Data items
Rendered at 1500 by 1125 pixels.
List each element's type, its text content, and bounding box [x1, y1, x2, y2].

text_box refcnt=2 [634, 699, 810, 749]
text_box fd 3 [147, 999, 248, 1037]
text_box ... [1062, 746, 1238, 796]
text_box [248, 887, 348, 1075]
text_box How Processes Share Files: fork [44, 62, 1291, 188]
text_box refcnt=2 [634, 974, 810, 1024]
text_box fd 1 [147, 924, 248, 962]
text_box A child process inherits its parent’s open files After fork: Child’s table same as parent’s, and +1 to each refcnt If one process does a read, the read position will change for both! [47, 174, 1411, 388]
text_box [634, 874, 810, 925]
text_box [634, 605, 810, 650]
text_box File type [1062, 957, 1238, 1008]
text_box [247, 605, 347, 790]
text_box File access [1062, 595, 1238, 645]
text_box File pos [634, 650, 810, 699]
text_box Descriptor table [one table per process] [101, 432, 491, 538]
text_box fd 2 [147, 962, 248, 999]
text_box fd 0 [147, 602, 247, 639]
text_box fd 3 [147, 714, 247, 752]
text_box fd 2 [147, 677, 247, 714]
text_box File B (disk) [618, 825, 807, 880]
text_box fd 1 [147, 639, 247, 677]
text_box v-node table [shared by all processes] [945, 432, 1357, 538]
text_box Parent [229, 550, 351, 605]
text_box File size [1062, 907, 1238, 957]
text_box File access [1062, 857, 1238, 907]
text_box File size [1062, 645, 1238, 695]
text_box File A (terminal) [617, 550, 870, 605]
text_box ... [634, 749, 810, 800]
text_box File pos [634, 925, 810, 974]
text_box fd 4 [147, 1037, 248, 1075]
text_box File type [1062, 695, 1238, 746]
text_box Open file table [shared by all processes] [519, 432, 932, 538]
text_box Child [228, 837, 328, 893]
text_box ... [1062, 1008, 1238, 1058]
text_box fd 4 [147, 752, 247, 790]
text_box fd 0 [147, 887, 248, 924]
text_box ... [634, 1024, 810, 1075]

### Instruction:
Copy every line in the data items above that contains the word "access". Case counts.

### Solved exercise:
text_box File access [1062, 595, 1238, 645]
text_box File access [1062, 857, 1238, 907]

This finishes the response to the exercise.